TEKS DOKUMEN:
▶

Sistem lapisan dalam masyarakat dalam sosiologi dikenal dengan sebutan stratifikasi sosial (social stratification). Ini merupakan pembedaan masyarakat ke dalam kelas-kelas secara bertingkat. Kelas sosial tersebut dibagi dalam tiga kelas yaitu kelas atas (upper class), kelas menengah (middle class)  dan kelas bawah (lower class).
Adanya lapisan masyarakat sangat berperan penting dalam aktivitas sosial individu atau kelompok dalam suatu organisasi sosial. Tanpa lapisan sosial dalam masyarakat maka masyarakat itu akan menarik untuk dilihat, dikenal, dan dipelajari.
Lapisan masyarakat sudah ada sejak dulu, dimulai sejak manusia itu mengenal adanya kehidupan bersama dalam suatu organisasi sosial. Lapisan masyarakat mula-mula didasarkan pada perbedaan seks, perbedaan antara yang pemimpin dan yang dipimpin, golongan budak dan bukan budak, pembagian kerja bahkan pada pembedaan kekayaan. Semakin maju dan rumit teknologi suatu masyarakat, maka semakin kompleks sistem lapisan masyarakat.
Bentuk-bentuk kongkrit lapisan masyarkat berbeda-beda dan sangat banyak. Namun secara prinsipil bentuk-bentuk lapisan sosial tersebut dapat diklasifikasikan ke dalam tiga kelas yaitu ekonomi, politis, dan didasarkan pada jabatan-jabatan tertentu dalam masyarakat. Ketiga bentuk pokok tadi memiliki keterkaitan yang erat satu sama lainnya, dimana ketiganya saling mempengaruhi.

◀

SEGMEN DATA:
▶

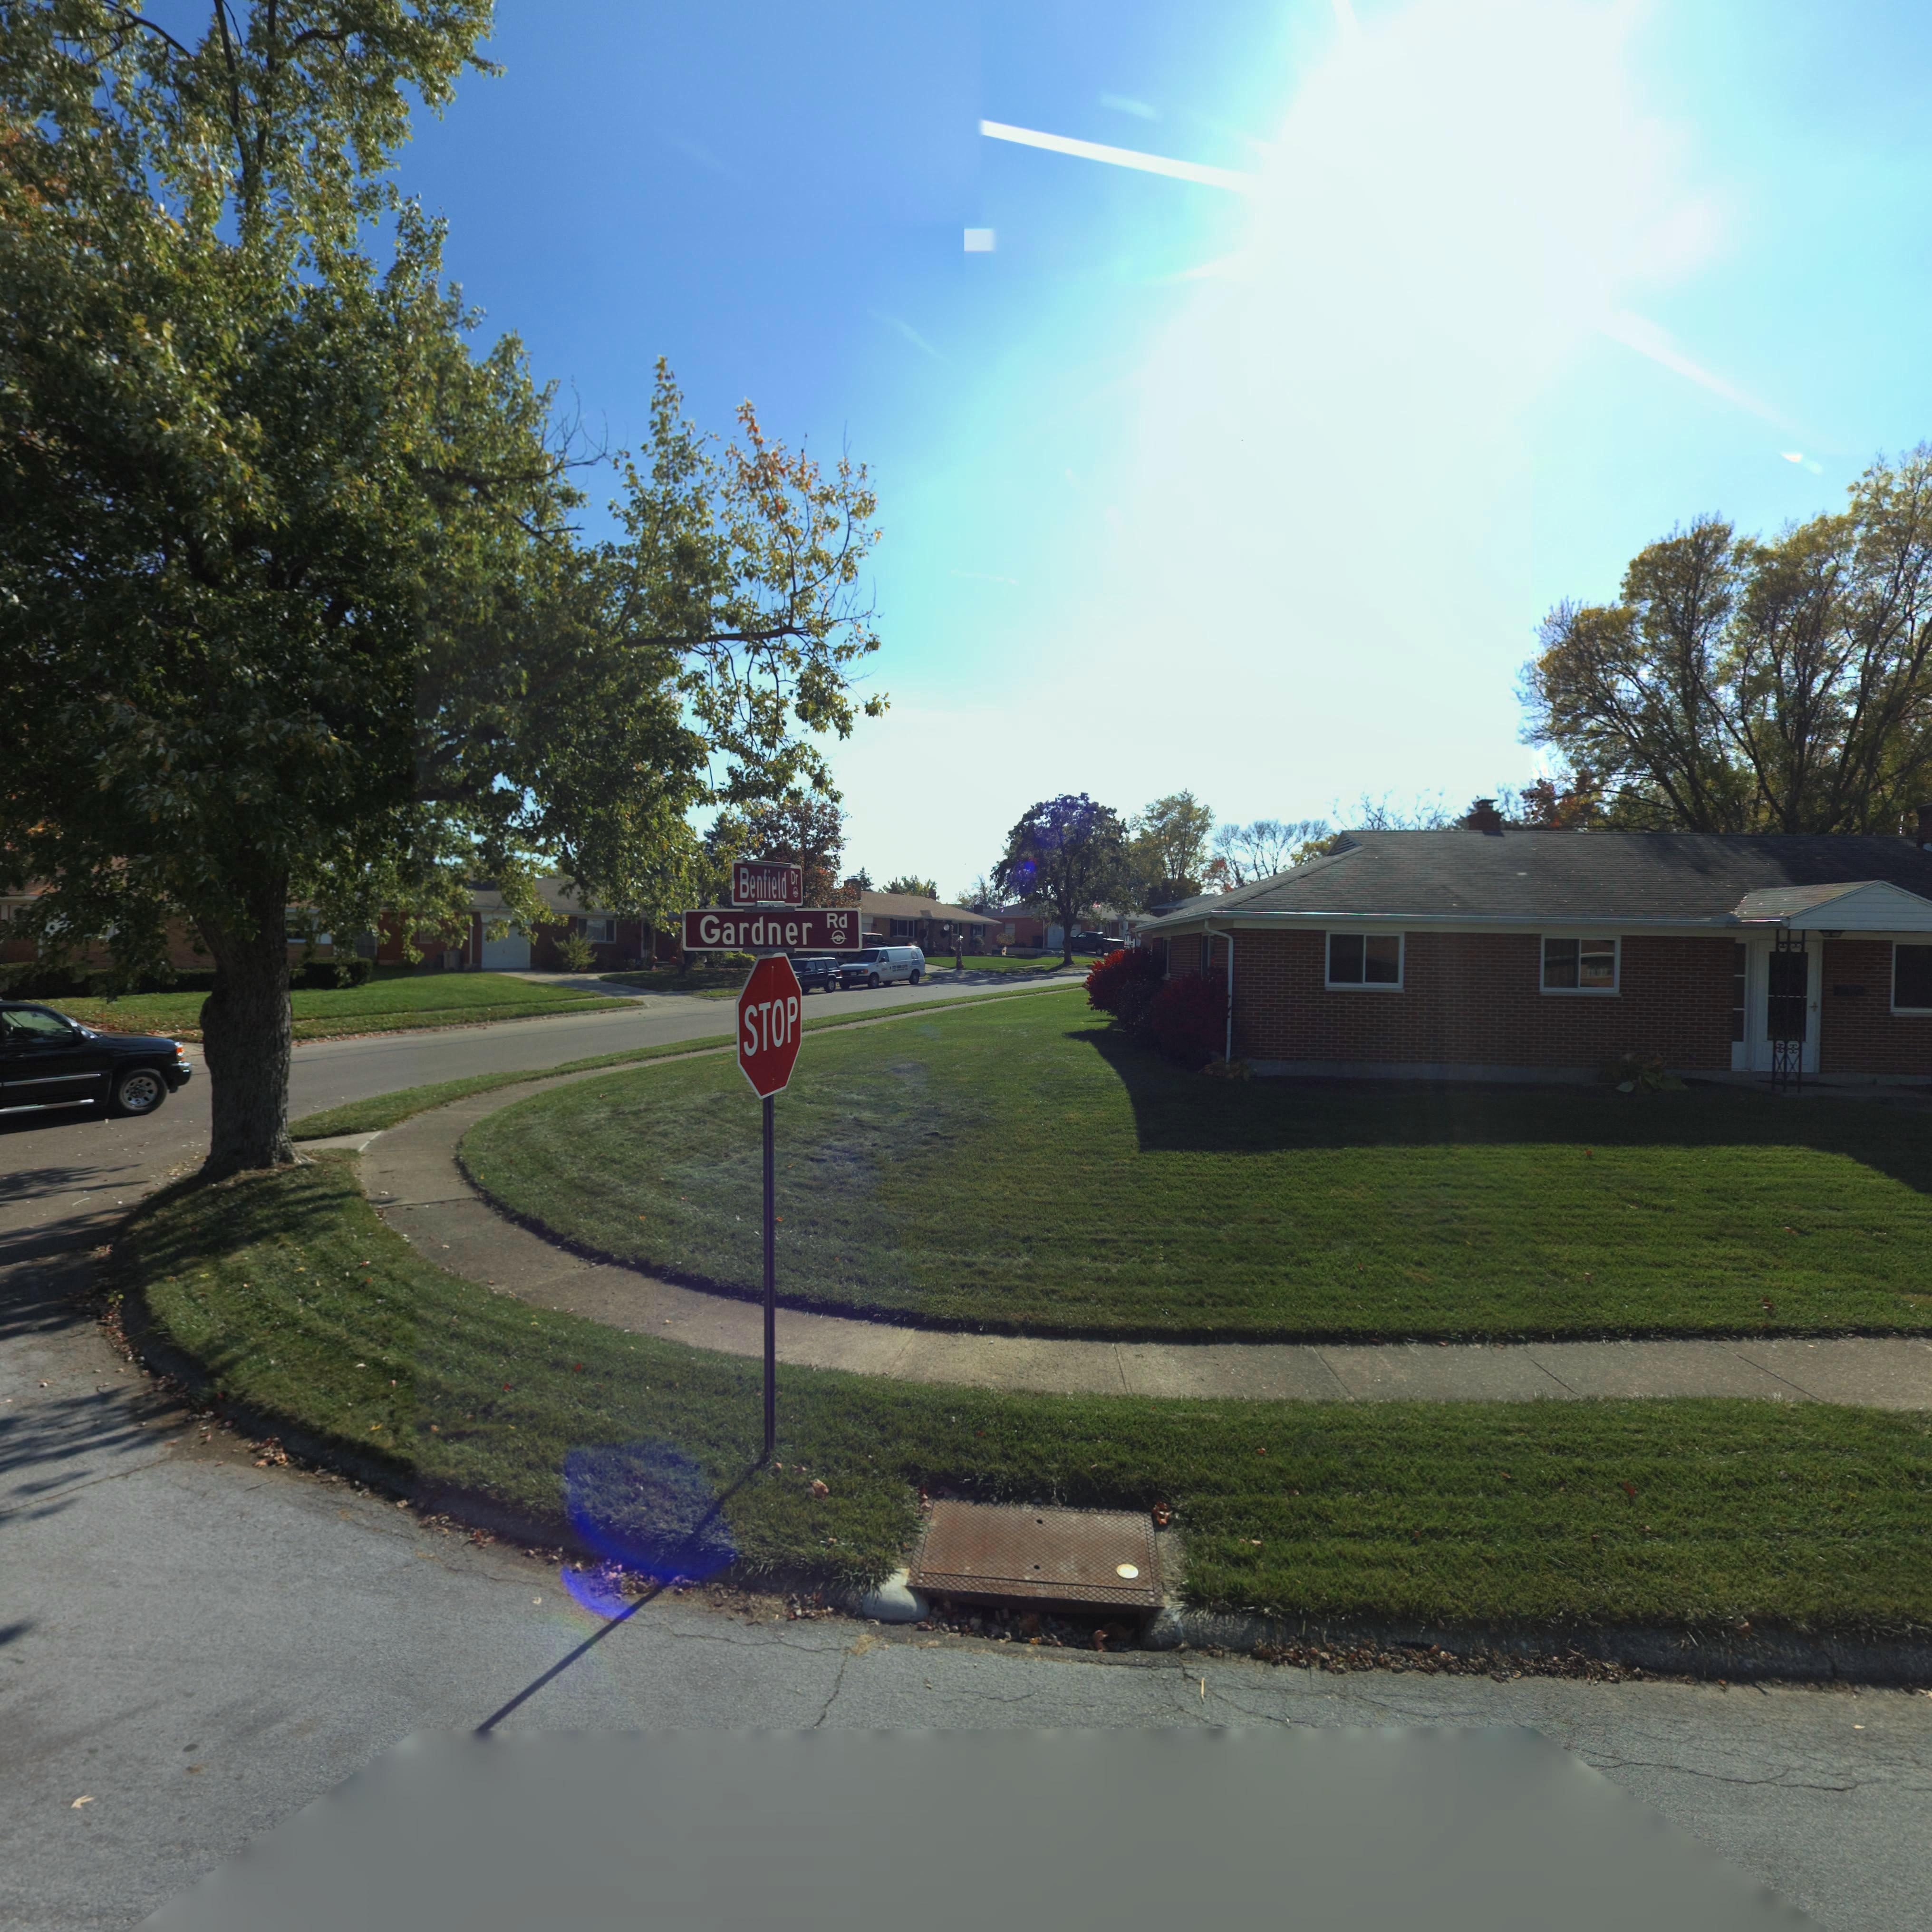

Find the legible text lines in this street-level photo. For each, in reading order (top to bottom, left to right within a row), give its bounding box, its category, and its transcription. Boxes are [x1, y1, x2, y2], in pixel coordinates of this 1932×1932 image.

[738, 865, 800, 900] StreetName: Benfield Dr
[699, 911, 849, 946] StreetName: Garder Rd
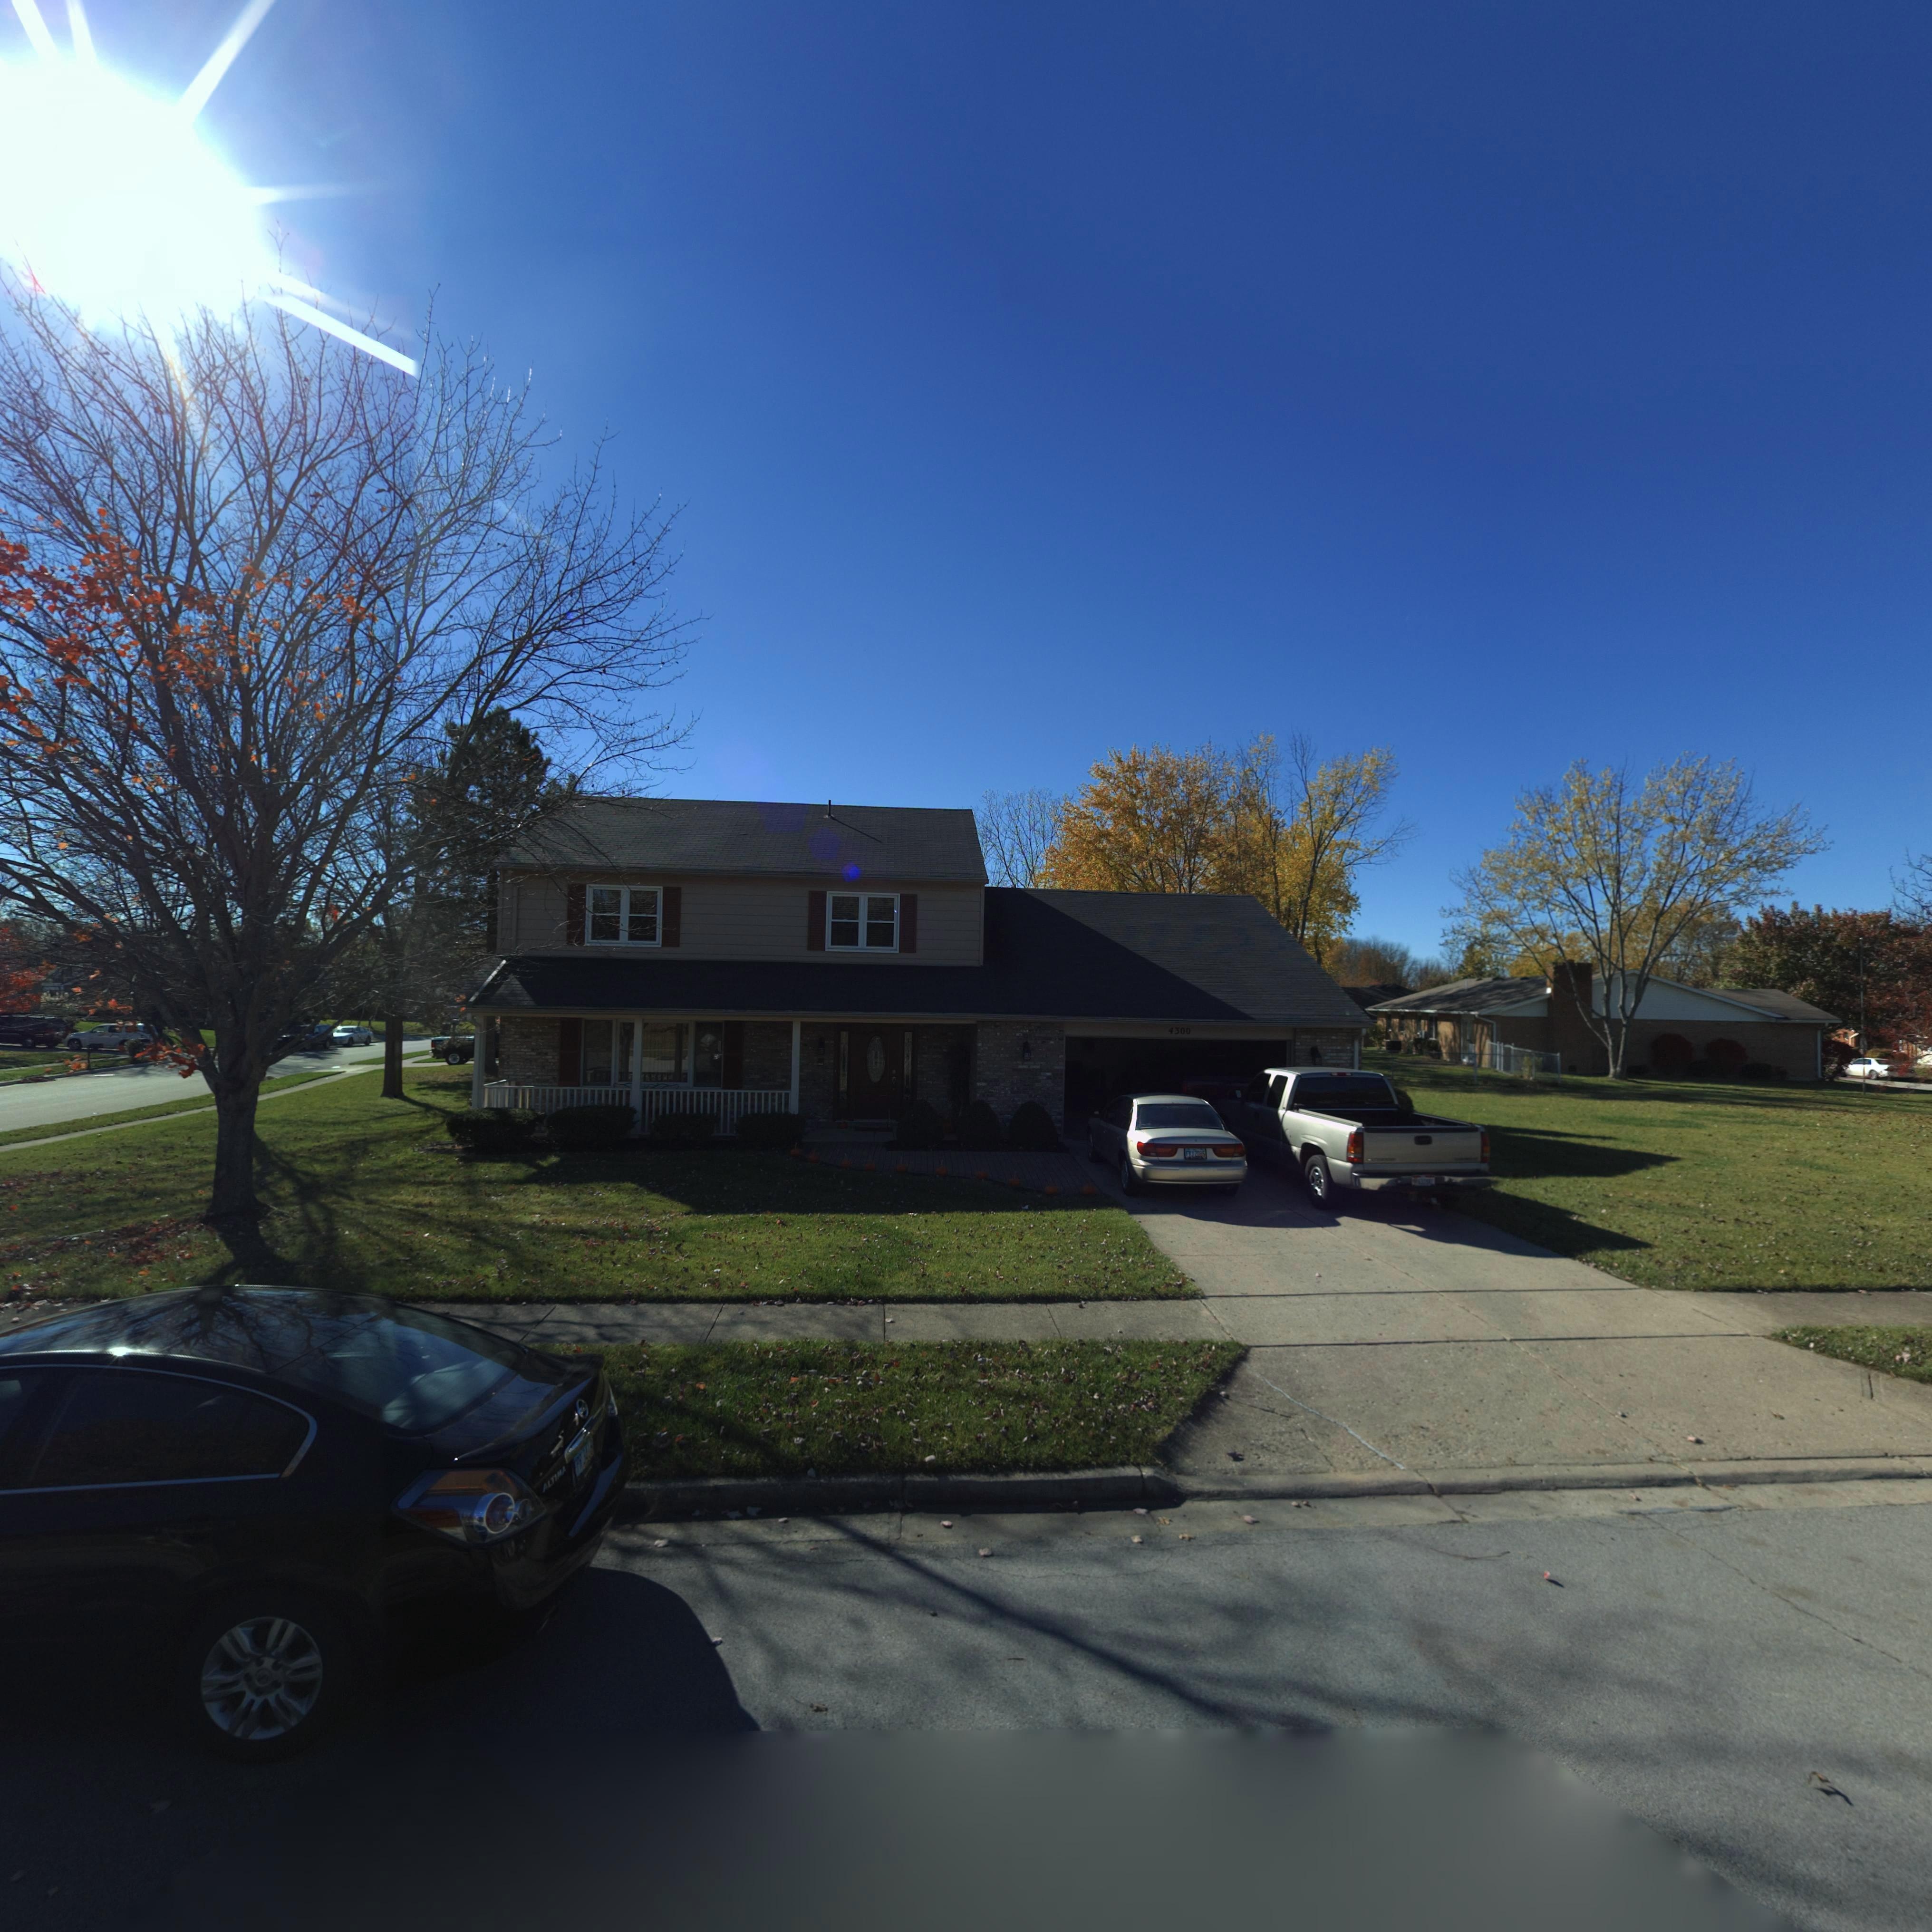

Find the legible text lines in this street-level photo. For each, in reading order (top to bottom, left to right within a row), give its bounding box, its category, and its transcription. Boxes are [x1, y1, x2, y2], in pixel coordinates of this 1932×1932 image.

◀

TUGAS:
[1] Tentukan apakah setiap pernyataan berikut sesuai dengan teks tentang stratifikasi sosial. Jawab ya atau tidak, lalu kutip kata-kata penentunya dari teks tanpa diubah. (a) Kelas sosial dibagi menjadi tiga kelas. (b) Semakin sederhana teknologi suatu masyarakat, semakin kompleks sistem lapisan masyarakatnya. (c) Ketiga bentuk pokok lapisan sosial berdiri sendiri tanpa saling mempengaruhi.
[2] Teruskan teks tentang stratifikasi sosial mulai dari kalimat terakhirnya.
Baris-baris data tidak ada kaitannya dengan hal ini.

JAWABAN AKHIR:
[1]
(a) Ya: "Kelas sosial tersebut dibagi dalam tiga kelas"
(b) Tidak: "Semakin maju dan rumit teknologi suatu masyarakat, maka semakin kompleks sistem lapisan masyarakat."
(c) Tidak: "dimana ketiganya saling mempengaruhi"

[2]
Secara teoritis, semua manusia dapat dianggap sederajat, namun dalam realitanya hal tersebut tidak demikian adanya. Pembedaan atas lapisan merupakan gejala universal yang merupakan bagian sistem sosial setiap masyarakat. Sistem lapisan dengan sengaja dibentuk dan disusun untuk mengejar suatu tujuan bersama. Sehingga suatu organisasi masyarakat tidak akan pernah lepas dari terbentuknya lapisan sosial dalam masyarakat tersebut.
Terkait dengan uraian di atas maka untuk lebih memperdalam pengetahuan kita maka di dalam makalah ini penulis akan mencoba menguraikan bentuk lapisan masyarakat yang terdapat di Kecamatan Belawa Kabupaten Wajo.
B.       RUMUSAN MASALAH
Dari uraian latar belakang di atas maka rumusan masalah dalam makalah ini adalah sebagai berikut:
1.      Apa yang dimaksud dengan stratifikasi sosial?
2.      Bagaimana bentuk-bentuk stratifikasi sosial di Kecamatan Belawa Kabupaten Wajo?
C.      TUJUAN
Adapun tujuan penyusunan makalah ini adalah sebagai berikut:
1.      Untuk mengetahui dan memahami stratifikasi sosial.
2.      Untuk mengetahui dan memahami bentuk-bentuk stratifikasi sosial di Kecamatan Belawa Kabupaten Wajo.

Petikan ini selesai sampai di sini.